I smiled as they ran the bases and the coaches cheered him on.
I smiled and my eyes filled up with tears as I looked around at all these children, who if not for challenger teams, would not have the opportunity to play baseball. To throw a ball, to swing a bat, to cheer for their teammates (and those on the other team as well, because really, it’s about playing, not winning), and to hear the words “Great job!” or “Nice swing!” and “Go Roc, Go!” It was more fun that I had imagined it to be, and the Roc enjoyed himself doing something brand-new. An accomplishment in of itself. Practice was an hour long, and when it was over the Roc said he had a good time and would go again. I smiled all the way home.
After a quick wardrobe change we went over to the B’s house for dinner. It was so fun to sit at the B’s dinner table, with our boys, and share a delicious meal. And of course the Roc getting up from the table to go hide behind a pillow in the living room didn’t phase the B’s at all – they live with the quirks of autism too. After dinner Christa and I popped the little boys in her car and our husbands rode together in a our car, and we all went up to the Please Touch Museum for autism awareness night. The Roc had never been and I was a little worried about how he would react to all the stimulation there, and then when I saw the crowd of people going in I worried about how he would handle all the movement and noise the hoard of adults and children were sure to create. Not to mention that the only people there were families with children with autism. I didn’t have to worry, he followed P’s lead and had a great time exploring all the things to do and see. I smiled when his eyes lit up as soon as he saw the “digger” in the Road Construction exhibit, as construction vehicles have been a hot topic of car conversation lately.
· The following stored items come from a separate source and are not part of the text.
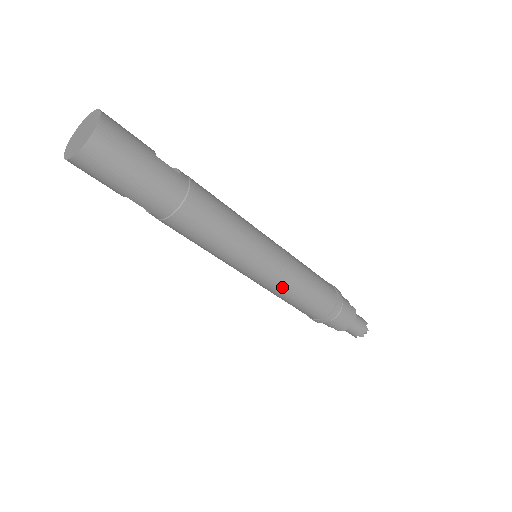
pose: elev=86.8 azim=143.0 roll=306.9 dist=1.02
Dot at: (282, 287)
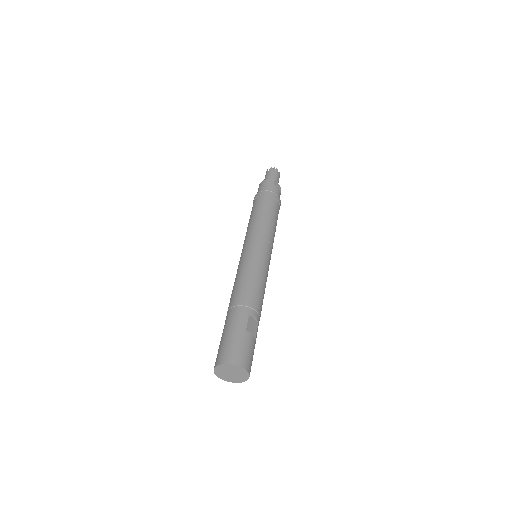
Dot at: occluded
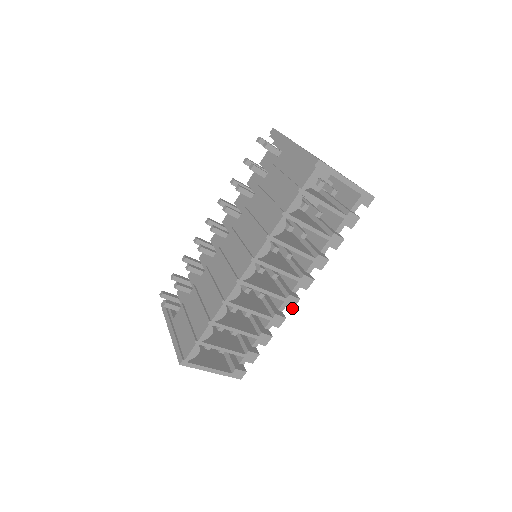
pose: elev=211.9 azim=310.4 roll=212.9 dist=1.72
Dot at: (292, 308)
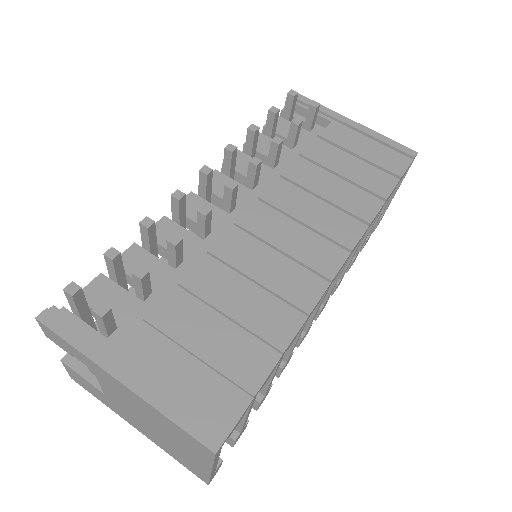
Dot at: occluded
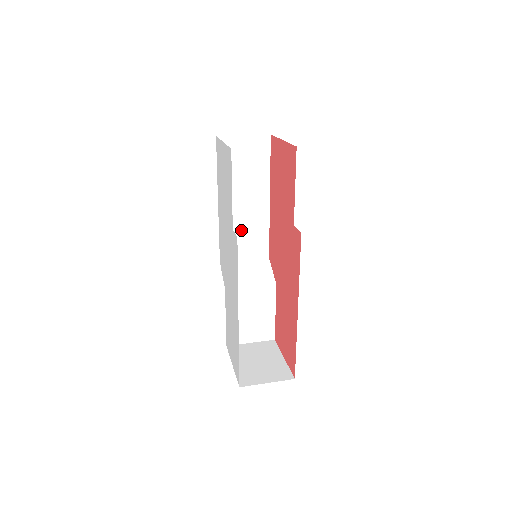
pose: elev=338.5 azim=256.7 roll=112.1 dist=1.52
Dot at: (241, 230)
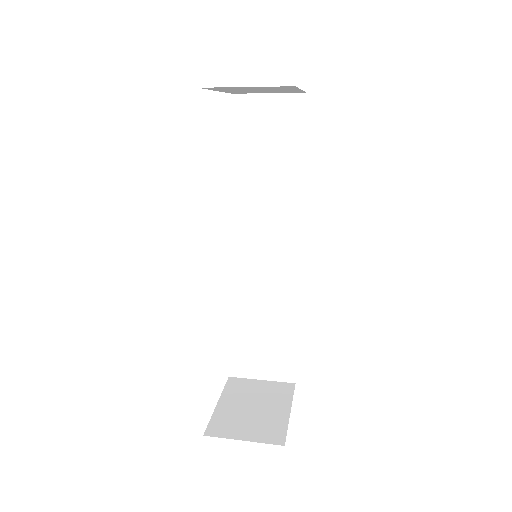
Dot at: (263, 225)
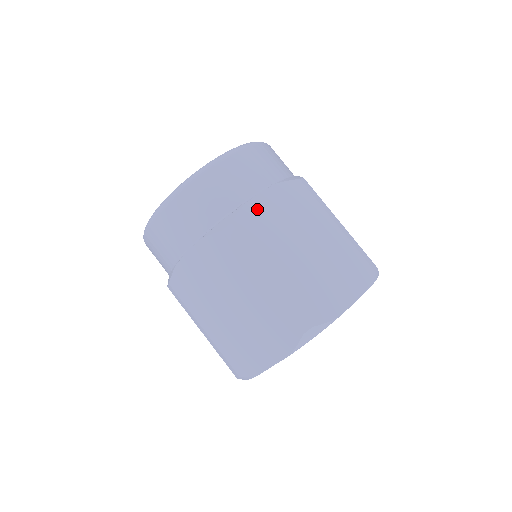
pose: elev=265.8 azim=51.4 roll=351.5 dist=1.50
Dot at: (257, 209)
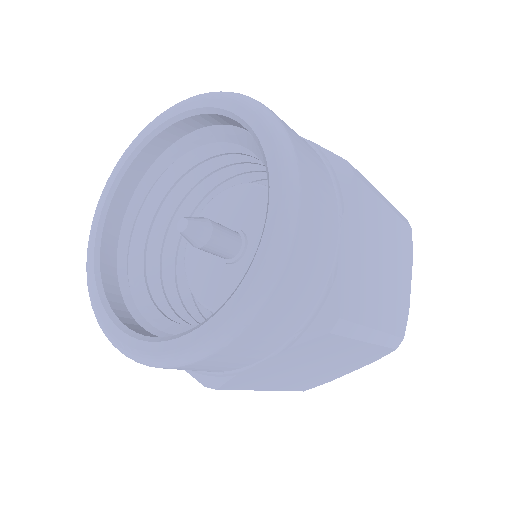
Dot at: (346, 268)
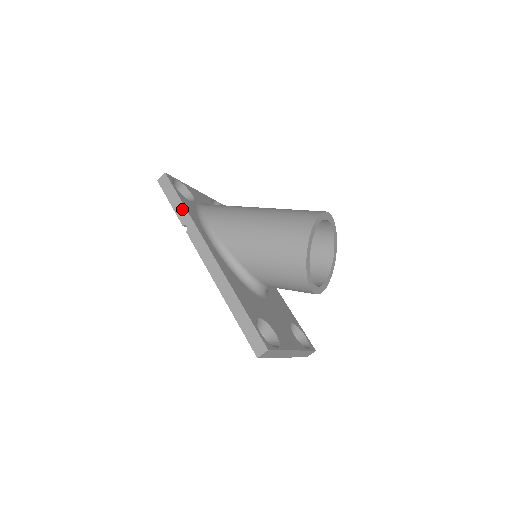
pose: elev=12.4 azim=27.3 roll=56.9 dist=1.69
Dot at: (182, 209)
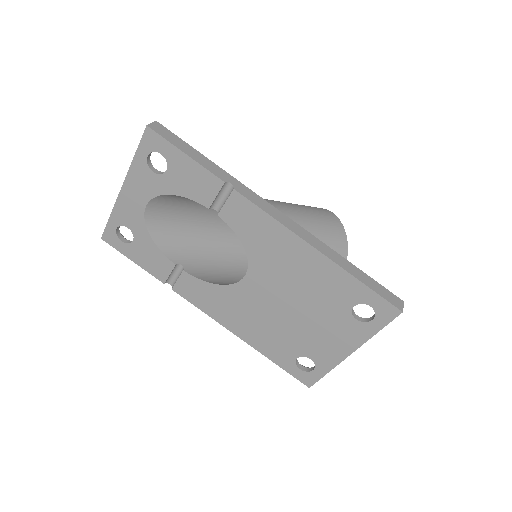
Dot at: (212, 164)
I smiled while helping him navigate the crowded grocery store and while checking out his chosen food items (fruit and cake) and when he climbed into the back of a dump truck to play with the “bricks” at a construction site.
I laughed out loud when he played the part of a doctor in the clinic, white lab coat donned, and told me as I laid on an exam table that I needed to “listen more” when I asked him what ailed me. I smiled at his excitement for the carousal and even though the batteries were conking out in my camera, I was able to snap a picture of GC and the Roc before the ride started.
We saved the best for last and I smiled to see the Roc’s reaction to the “River Adventures” exhibit. WATER. He was in heaven.
I did have to bribe the Roc to leave, as it was already 8:30 pm, but I smiled as he said he wanted to come back again. And that he wanted to come back with the B’s. We drove home exhausted from a very full day. A day in which I celebrated the knowledge of good friends and deepening friendships, rejoiced to see the Roc try a sport, cheer and be cheered for, and share something with only his father. An evening spent with a wonderful family, watching our 2 little boys enjoy each other and have fun in a place just for kids on a night that was just for them.
I smiled thinking over how lucky we are to have our friends who have made this state finally start to feel like home, to have our boy, to have each other, and to experience all we get to experience.
After a long week I really needed a day like Saturday.
My cheeks hurt from all the smiling.